Recorded data
+---+
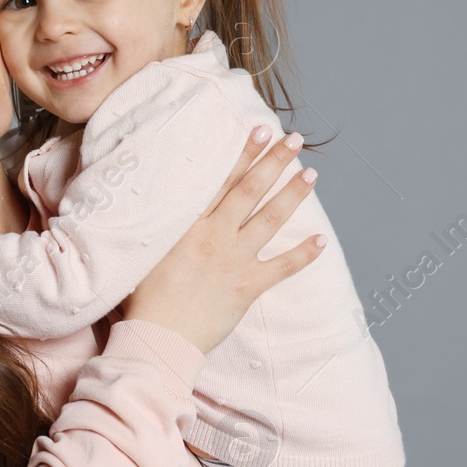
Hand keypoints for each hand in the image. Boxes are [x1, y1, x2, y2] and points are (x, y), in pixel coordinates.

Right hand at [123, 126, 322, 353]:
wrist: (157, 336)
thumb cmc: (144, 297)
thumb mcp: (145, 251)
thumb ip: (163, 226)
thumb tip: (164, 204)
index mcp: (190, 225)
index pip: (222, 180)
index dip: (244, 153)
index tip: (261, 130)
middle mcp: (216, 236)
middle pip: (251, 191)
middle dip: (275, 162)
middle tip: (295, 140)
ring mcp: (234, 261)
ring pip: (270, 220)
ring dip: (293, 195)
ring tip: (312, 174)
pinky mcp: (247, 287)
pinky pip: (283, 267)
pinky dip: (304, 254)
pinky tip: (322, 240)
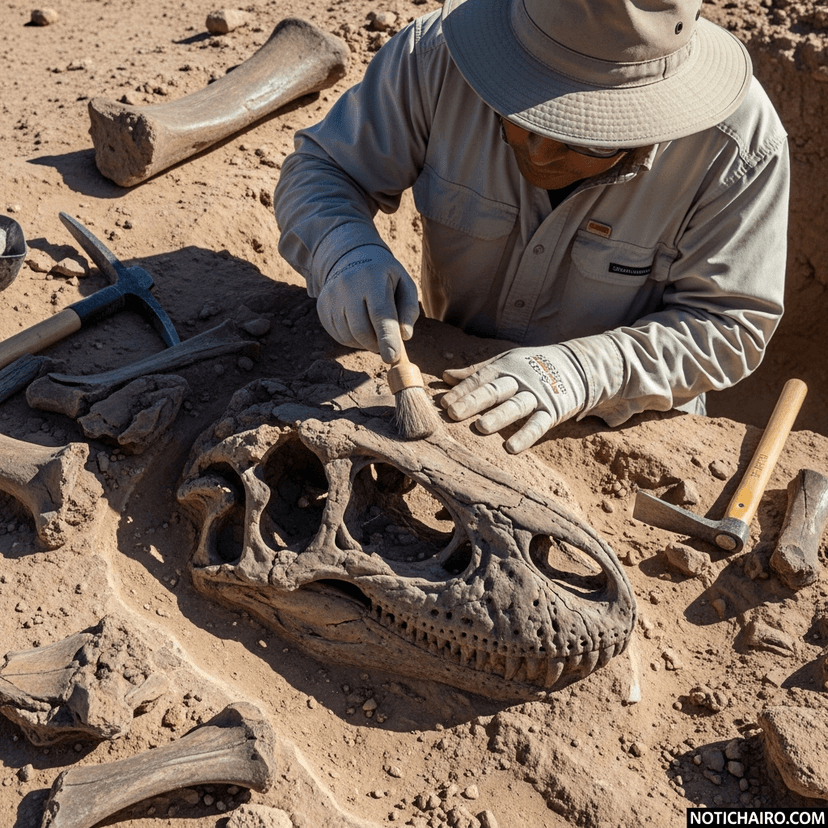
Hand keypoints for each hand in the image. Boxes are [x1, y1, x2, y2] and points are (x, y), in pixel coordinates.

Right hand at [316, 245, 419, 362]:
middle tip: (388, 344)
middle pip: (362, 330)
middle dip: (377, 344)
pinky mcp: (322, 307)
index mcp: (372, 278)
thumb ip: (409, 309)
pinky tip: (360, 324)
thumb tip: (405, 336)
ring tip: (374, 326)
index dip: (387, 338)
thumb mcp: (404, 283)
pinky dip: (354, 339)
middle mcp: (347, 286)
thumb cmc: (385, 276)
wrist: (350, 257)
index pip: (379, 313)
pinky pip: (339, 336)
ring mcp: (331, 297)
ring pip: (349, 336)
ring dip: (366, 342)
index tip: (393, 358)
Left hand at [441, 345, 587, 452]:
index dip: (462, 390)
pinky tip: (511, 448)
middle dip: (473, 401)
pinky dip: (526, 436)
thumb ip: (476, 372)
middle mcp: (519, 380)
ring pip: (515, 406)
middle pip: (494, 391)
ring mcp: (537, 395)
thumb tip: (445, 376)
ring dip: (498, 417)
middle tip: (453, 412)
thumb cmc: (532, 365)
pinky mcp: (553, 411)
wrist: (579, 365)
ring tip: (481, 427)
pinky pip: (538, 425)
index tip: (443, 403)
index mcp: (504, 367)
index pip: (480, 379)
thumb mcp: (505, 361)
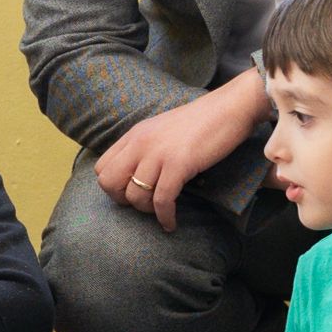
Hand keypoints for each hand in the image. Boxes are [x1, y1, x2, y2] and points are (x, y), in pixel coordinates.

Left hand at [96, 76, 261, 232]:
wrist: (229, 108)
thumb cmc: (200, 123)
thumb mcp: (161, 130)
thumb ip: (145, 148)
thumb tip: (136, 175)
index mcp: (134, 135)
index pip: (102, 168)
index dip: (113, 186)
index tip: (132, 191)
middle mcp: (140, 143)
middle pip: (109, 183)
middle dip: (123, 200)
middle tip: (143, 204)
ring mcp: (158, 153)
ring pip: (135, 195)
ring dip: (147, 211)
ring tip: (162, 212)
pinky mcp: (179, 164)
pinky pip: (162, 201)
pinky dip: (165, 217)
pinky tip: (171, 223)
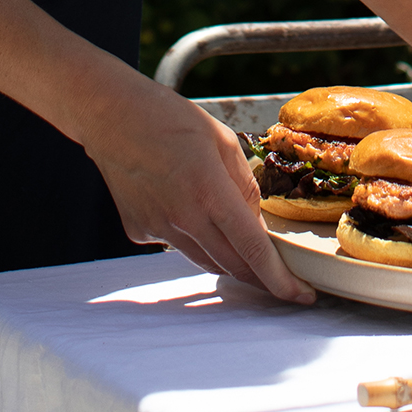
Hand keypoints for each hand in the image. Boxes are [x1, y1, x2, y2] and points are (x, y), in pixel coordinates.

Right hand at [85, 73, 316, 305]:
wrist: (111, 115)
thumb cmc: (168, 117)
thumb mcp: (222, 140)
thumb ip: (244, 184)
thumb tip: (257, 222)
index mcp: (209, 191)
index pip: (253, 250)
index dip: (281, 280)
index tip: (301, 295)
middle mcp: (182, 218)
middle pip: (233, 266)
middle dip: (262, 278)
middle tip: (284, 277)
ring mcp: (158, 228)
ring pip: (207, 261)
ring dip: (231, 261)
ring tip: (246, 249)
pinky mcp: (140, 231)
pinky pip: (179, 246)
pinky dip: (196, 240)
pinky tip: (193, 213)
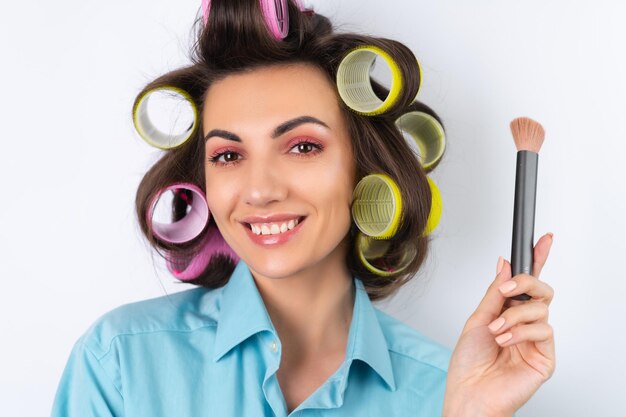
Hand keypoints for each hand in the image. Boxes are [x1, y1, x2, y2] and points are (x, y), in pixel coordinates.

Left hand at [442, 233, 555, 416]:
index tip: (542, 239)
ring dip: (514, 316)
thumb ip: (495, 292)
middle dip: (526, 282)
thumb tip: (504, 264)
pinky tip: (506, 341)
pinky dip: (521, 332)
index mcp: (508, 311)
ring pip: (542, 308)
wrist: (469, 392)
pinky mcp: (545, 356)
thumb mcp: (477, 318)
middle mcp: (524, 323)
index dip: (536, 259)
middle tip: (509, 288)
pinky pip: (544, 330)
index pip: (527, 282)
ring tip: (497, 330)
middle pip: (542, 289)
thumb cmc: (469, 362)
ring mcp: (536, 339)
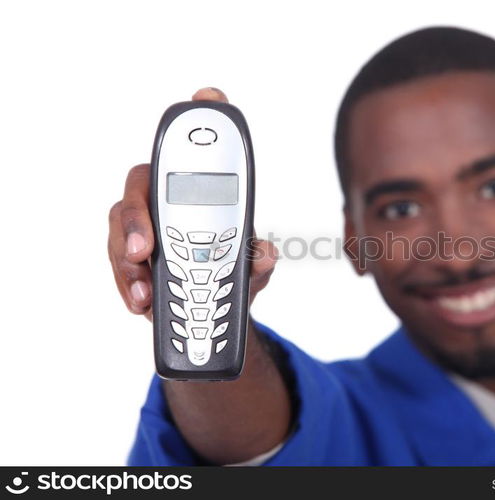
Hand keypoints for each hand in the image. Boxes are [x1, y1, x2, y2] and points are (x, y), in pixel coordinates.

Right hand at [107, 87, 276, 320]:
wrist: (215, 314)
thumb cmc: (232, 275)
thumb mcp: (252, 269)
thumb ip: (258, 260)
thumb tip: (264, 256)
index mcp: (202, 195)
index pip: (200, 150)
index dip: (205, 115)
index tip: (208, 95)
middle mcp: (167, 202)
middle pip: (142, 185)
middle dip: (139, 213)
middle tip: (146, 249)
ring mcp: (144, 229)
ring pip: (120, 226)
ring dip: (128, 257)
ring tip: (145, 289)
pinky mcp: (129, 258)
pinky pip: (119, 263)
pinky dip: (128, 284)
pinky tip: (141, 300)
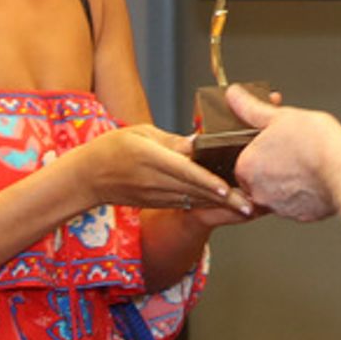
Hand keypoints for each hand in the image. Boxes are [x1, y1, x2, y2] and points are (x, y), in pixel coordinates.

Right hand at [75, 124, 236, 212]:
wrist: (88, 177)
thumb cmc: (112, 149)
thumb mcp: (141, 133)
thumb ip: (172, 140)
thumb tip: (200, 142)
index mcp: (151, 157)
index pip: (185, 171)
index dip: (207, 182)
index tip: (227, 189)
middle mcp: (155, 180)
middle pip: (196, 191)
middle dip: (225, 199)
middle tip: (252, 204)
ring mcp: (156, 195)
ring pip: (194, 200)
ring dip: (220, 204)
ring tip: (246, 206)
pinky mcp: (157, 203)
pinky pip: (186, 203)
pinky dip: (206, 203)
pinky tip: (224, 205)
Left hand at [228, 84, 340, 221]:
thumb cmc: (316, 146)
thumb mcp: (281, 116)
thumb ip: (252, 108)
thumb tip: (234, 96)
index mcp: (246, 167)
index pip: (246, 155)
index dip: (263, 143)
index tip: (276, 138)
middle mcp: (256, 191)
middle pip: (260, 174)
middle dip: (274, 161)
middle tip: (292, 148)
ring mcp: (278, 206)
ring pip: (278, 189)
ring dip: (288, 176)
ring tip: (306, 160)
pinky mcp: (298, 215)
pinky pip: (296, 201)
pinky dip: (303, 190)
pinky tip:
+---+
YOUR GOAL:
Before copying, set the pictures aside; then reproduce each entry above exactly.

TASK RESPONSE:
Hand keypoints for each hand in the image. Boxes are [x1, y1, x2, y2] and points are (x, y), in pixel coordinates.

Right hand at [123, 126, 322, 353]:
wrist: (157, 336)
thumb cmc: (144, 297)
thumb mcp: (145, 251)
thumb ip: (163, 226)
thumb tip: (164, 204)
index mcp: (190, 225)
index pip: (222, 180)
index dip: (244, 153)
index tip: (261, 130)
middle mcp: (216, 236)
middle pip: (251, 191)
middle dip: (275, 162)
middle tip: (295, 140)
ring mcp: (234, 261)
ring pip: (270, 220)
ring dip: (293, 195)
ring tip: (312, 174)
pinky mcp: (247, 287)
pinky pip: (283, 267)
pinky dip: (304, 254)
pinky tip: (322, 240)
Hand keypoints for each hand in the image. Boxes are [x1, y1, x2, y2] and points are (x, y), in pixel coordinates.

Right hand at [316, 245, 419, 362]:
middle tip: (388, 344)
middle pip: (362, 330)
middle dip: (377, 344)
pinky mcp: (322, 307)
index mcp: (372, 278)
thumb ip: (409, 309)
pinky tip: (360, 324)
thumb tip: (405, 336)
ring tip: (374, 326)
index dip: (387, 338)
thumb mcp: (404, 283)
pinky dip: (354, 339)
middle mcp: (347, 286)
thumb cmc: (385, 276)
wrist: (350, 257)
index pip: (379, 313)
pinky pip: (339, 336)
ring mcp: (331, 297)
ring pip: (349, 336)
ring dip: (366, 342)
index tip: (393, 358)
Left hand at [441, 345, 587, 452]:
index dip: (462, 390)
pinky tip: (511, 448)
middle dip: (473, 401)
pinky dip: (526, 436)
thumb ip: (476, 372)
middle mcp: (519, 380)
ring pip: (515, 406)
middle pip: (494, 391)
ring mcp: (537, 395)
thumb tip: (445, 376)
ring dip: (498, 417)
middle tip: (453, 412)
thumb cmc: (532, 365)
pinky mcp: (553, 411)
wrist: (579, 365)
ring tip: (481, 427)
pinky pip: (538, 425)
index tip: (443, 403)
index mcp: (504, 367)
index pip: (480, 379)
thumb mcp: (505, 361)
Hand keypoints for each hand in the image. Boxes are [x1, y1, x2, y2] and points are (x, y), in pixel coordinates.

Left hand at [96, 76, 261, 232]:
wrist: (229, 108)
thumb cmc: (200, 123)
thumb mcp: (161, 130)
thumb ip: (145, 148)
thumb tip: (136, 175)
index mcp: (134, 135)
index pip: (102, 168)
index dip: (113, 186)
index tip: (132, 191)
middle mcp: (140, 143)
middle pip: (109, 183)
middle dip: (123, 200)
middle tip: (143, 204)
ring mcp: (158, 153)
ring pip: (135, 195)
ring dip: (147, 211)
ring tip: (162, 212)
pinky mcp: (179, 164)
pinky pip: (162, 201)
pinky dip: (165, 217)
pinky tip: (171, 223)
Hand keypoints for each hand in the image. Boxes are [x1, y1, x2, y2] and points are (x, y), in pixel coordinates.

Right hand at [85, 73, 316, 305]:
wrist: (111, 115)
thumb cmc: (168, 117)
thumb mcp: (222, 140)
thumb ip: (244, 184)
thumb tip: (257, 222)
index mcp: (209, 191)
index pip: (253, 250)
index dip: (281, 280)
index tip: (301, 295)
middle mcp: (182, 218)
middle pip: (233, 266)
middle dip: (262, 278)
middle tip: (284, 277)
ring mcp: (158, 228)
ring pip: (207, 261)
ring dip: (231, 261)
ring tip: (246, 249)
pinky mcp: (140, 231)
pinky pip: (179, 246)
pinky dip: (196, 240)
pinky tip: (193, 213)
Hand keypoints for each hand in the image. Boxes are [x1, y1, x2, y2] and points are (x, y), in pixel coordinates.

Left hand at [442, 233, 555, 416]:
index tip: (542, 239)
ring dip: (514, 316)
thumb ip: (495, 292)
middle dip: (526, 282)
thumb tip: (504, 264)
pinky tip: (506, 341)
pinky dip: (521, 332)
index mcp: (508, 311)
ring pip: (542, 308)
wrist: (469, 392)
pinky mcp: (545, 356)
thumb mcp: (477, 318)
middle mcp: (524, 323)
index dip: (536, 259)
middle tip: (509, 288)
pinky pip: (544, 330)
index pip: (527, 282)
ring tip: (497, 330)
middle pip: (542, 289)
thumb cmc: (469, 362)
ring mcp: (536, 339)
Hand keypoints for each hand in the image. Boxes are [x1, y1, x2, y2] and points are (x, y), in pixel coordinates.

Right hand at [107, 87, 276, 320]:
wrist: (215, 314)
thumb cmc: (232, 275)
thumb mcp: (252, 269)
thumb ip: (258, 260)
thumb tip: (264, 256)
index mcp: (202, 195)
index pip: (200, 150)
index dip: (205, 115)
index tip: (208, 95)
middle mcp: (167, 202)
middle pip: (142, 185)
middle dip: (139, 213)
middle tip: (146, 249)
ring mcp: (144, 229)
ring pip: (120, 226)
ring dip: (128, 257)
ring tip: (145, 289)
pinky mcp: (129, 258)
pinky pip: (119, 263)
pinky dip: (128, 284)
pinky tip: (141, 300)
Hand keypoints for each hand in the image. Boxes are [x1, y1, x2, y2] and points are (x, y), in pixel coordinates.

Right hand at [75, 124, 236, 212]:
wrist: (88, 177)
thumb cmc: (112, 149)
thumb mcp: (141, 133)
thumb ip: (172, 140)
thumb tip: (200, 142)
index mcp: (151, 157)
index pip: (185, 171)
index dip: (207, 182)
index tip: (227, 189)
middle mcp: (155, 180)
middle pip: (196, 191)
middle dip: (225, 199)
middle tip: (252, 204)
ring mcp: (156, 195)
ring pip: (194, 200)
ring dip: (220, 204)
ring tip: (246, 206)
pinky mcp: (157, 203)
pinky pip: (186, 203)
pinky dip: (206, 203)
pinky tip: (224, 205)
Left hand at [228, 84, 340, 221]:
thumb cmc: (316, 146)
thumb mcp: (281, 116)
thumb ip: (252, 108)
thumb tip: (234, 96)
index mcp: (246, 167)
index pip: (246, 155)
index dip: (263, 143)
index tip: (276, 138)
middle mcp: (256, 191)
middle pip: (260, 174)
middle dip: (274, 161)
middle tip: (292, 148)
ring mcp: (278, 206)
ring pip: (278, 189)
ring dip: (288, 176)
ring tip: (306, 160)
pinky mcp: (298, 215)
pinky pip: (296, 201)
pinky dip: (303, 190)
pinky tip:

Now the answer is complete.